TASK DIRECTIONS:
Nothing but the lines from the one containing "phủ, ngày chấm dứt hưởng trợ cấp th" through the one containing "besøgende. Du kan", both included, should be given again, each exactly as written below.
*** SOURCE MATERIAL Section Begins ***
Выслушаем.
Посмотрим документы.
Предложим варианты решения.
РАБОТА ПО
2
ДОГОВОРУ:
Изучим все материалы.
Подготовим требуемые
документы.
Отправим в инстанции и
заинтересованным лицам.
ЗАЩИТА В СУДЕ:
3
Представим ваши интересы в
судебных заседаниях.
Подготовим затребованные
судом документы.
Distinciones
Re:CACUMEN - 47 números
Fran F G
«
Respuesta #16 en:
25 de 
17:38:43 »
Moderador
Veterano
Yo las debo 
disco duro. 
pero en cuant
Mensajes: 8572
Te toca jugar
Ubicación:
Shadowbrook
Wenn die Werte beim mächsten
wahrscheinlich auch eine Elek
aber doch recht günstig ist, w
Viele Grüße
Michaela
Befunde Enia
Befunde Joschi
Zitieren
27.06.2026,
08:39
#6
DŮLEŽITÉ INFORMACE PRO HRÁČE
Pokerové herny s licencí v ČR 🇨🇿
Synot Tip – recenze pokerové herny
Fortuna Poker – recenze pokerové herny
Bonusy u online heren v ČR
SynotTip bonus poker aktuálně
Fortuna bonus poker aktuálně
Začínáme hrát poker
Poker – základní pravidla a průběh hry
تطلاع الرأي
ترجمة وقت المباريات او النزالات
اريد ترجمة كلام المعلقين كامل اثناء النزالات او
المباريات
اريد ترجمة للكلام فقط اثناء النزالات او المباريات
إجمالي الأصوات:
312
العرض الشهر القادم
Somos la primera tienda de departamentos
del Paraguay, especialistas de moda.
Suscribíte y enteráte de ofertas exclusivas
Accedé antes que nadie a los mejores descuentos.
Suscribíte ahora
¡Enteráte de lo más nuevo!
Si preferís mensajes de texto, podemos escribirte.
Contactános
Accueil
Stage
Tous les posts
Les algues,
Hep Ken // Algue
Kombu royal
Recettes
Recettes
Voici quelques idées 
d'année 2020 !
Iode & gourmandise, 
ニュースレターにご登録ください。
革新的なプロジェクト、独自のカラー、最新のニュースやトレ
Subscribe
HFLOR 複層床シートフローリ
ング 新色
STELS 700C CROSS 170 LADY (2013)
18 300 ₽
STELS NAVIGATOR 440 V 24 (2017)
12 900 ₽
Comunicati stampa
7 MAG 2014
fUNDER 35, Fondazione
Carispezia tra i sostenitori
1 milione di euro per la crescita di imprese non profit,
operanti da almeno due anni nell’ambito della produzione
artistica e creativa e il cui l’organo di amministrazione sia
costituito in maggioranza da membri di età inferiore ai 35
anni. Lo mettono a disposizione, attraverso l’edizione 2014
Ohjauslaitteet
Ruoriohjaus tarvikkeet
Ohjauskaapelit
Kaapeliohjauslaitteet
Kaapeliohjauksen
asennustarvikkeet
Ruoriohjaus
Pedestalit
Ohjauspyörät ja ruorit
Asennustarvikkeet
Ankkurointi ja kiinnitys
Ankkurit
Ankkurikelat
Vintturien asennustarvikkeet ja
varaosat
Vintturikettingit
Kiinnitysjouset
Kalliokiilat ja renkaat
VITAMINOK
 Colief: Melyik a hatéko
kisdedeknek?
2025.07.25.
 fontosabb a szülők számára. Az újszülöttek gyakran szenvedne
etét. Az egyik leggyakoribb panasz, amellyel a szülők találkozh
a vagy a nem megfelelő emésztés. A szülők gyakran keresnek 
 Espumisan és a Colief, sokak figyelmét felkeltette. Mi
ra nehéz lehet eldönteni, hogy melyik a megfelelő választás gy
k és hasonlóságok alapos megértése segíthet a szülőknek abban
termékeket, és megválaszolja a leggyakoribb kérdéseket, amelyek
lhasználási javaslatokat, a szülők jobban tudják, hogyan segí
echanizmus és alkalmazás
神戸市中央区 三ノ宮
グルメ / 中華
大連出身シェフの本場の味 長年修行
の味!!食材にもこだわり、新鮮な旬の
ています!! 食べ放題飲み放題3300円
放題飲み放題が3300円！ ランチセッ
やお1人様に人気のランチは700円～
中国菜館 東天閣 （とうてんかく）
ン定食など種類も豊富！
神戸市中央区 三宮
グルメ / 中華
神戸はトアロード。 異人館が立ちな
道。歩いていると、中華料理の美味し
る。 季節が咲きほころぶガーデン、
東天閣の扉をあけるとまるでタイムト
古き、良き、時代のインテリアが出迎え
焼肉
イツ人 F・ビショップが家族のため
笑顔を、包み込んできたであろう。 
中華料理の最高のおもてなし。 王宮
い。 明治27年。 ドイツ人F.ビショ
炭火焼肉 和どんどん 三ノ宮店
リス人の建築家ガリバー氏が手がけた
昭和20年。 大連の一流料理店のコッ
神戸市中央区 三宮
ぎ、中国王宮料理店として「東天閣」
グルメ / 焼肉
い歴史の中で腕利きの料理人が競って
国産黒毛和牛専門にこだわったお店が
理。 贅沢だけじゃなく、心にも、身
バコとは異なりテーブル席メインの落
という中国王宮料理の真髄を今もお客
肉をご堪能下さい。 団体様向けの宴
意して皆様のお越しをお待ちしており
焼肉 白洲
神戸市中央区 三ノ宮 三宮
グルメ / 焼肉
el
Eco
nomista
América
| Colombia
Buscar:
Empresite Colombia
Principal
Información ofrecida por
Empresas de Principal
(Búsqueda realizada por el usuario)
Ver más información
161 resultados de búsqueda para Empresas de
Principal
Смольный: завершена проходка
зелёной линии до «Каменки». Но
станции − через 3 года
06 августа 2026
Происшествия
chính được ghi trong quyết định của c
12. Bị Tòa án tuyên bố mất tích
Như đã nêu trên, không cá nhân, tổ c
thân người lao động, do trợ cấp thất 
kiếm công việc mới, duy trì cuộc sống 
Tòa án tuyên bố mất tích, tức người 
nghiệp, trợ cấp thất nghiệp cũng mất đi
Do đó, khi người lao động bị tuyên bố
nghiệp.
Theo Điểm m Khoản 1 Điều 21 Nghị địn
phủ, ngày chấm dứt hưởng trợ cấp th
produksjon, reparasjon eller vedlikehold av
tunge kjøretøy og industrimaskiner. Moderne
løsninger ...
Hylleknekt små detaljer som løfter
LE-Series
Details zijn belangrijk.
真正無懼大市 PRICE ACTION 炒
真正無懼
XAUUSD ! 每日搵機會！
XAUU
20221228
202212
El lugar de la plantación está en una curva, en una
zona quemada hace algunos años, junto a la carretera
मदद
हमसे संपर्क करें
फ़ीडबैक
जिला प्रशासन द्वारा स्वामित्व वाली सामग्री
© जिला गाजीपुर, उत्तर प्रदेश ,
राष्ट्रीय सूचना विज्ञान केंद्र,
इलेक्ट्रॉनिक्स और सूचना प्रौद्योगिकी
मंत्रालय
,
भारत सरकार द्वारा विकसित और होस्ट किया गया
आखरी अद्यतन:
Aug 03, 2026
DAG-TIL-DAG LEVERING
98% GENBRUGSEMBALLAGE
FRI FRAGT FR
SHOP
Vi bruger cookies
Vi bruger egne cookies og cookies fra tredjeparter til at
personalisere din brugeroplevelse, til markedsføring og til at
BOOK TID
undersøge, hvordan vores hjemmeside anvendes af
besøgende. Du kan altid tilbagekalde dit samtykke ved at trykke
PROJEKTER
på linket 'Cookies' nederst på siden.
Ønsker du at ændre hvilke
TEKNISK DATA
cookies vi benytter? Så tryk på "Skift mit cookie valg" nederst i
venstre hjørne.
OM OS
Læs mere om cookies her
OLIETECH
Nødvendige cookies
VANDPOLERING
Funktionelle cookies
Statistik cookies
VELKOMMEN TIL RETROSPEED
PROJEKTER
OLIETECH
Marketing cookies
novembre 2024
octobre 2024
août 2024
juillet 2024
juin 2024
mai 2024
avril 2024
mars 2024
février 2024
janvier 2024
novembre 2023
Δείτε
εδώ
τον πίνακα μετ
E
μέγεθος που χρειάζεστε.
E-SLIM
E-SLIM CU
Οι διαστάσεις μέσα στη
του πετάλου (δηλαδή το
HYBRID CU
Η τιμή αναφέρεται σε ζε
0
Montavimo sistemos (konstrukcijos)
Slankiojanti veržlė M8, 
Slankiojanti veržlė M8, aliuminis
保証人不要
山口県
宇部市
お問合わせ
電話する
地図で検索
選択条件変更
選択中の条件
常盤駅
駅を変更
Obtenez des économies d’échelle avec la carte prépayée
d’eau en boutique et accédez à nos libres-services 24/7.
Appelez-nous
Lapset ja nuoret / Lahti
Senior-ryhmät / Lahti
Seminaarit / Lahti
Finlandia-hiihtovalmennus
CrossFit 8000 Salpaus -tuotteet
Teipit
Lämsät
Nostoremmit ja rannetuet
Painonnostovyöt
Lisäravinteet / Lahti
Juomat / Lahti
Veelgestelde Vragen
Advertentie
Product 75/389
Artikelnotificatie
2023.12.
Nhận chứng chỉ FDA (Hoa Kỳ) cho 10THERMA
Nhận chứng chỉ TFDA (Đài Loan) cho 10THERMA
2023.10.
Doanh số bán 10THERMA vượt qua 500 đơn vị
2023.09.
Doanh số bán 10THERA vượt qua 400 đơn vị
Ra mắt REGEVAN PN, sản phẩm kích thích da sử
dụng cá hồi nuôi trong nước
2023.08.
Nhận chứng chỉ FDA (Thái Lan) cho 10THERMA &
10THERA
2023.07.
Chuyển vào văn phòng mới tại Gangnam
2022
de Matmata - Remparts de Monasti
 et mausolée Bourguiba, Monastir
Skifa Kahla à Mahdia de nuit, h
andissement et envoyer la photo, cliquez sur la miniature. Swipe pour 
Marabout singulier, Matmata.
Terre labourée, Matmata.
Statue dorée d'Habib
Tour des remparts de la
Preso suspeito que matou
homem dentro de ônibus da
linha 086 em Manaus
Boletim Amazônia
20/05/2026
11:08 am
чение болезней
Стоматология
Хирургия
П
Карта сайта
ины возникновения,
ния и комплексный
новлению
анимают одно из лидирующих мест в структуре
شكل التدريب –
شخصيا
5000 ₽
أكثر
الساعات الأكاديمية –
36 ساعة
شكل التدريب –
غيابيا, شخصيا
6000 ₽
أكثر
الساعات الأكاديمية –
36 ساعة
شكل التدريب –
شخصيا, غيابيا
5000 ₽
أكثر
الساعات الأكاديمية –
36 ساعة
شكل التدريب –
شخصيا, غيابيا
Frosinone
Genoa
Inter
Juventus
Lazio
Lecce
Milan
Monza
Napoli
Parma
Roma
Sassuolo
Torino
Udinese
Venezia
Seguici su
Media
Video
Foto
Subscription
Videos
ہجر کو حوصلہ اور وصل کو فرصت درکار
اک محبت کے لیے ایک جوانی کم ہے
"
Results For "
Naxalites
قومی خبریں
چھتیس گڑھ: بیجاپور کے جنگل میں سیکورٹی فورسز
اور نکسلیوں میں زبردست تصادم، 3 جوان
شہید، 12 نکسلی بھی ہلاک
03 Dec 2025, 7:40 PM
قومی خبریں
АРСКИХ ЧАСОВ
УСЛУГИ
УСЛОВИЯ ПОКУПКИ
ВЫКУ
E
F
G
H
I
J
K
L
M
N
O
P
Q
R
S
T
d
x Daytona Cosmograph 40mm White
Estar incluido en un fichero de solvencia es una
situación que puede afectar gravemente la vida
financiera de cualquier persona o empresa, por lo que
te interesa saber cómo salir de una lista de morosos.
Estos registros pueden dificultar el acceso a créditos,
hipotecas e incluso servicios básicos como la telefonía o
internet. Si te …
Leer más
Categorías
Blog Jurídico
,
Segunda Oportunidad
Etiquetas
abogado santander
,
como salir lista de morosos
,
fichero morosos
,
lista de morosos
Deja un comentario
*** SOURCE MATERIAL Section Ends ***
SOLUTION TO THE PROBLEM:
phủ, ngày chấm dứt hưởng trợ cấp th
produksjon, reparasjon eller vedlikehold av
tunge kjøretøy og industrimaskiner. Moderne
løsninger ...
Hylleknekt små detaljer som løfter
LE-Series
Details zijn belangrijk.
真正無懼大市 PRICE ACTION 炒
真正無懼
XAUUSD ! 每日搵機會！
XAUU
20221228
202212
El lugar de la plantación está en una curva, en una
zona quemada hace algunos años, junto a la carretera
मदद
हमसे संपर्क करें
फ़ीडबैक
जिला प्रशासन द्वारा स्वामित्व वाली सामग्री
© जिला गाजीपुर, उत्तर प्रदेश ,
राष्ट्रीय सूचना विज्ञान केंद्र,
इलेक्ट्रॉनिक्स और सूचना प्रौद्योगिकी
मंत्रालय
,
भारत सरकार द्वारा विकसित और होस्ट किया गया
आखरी अद्यतन:
Aug 03, 2026
DAG-TIL-DAG LEVERING
98% GENBRUGSEMBALLAGE
FRI FRAGT FR
SHOP
Vi bruger cookies
Vi bruger egne cookies og cookies fra tredjeparter til at
personalisere din brugeroplevelse, til markedsføring og til at
BOOK TID
undersøge, hvordan vores hjemmeside anvendes af
besøgende. Du kan altid tilbagekalde dit samtykke ved at trykke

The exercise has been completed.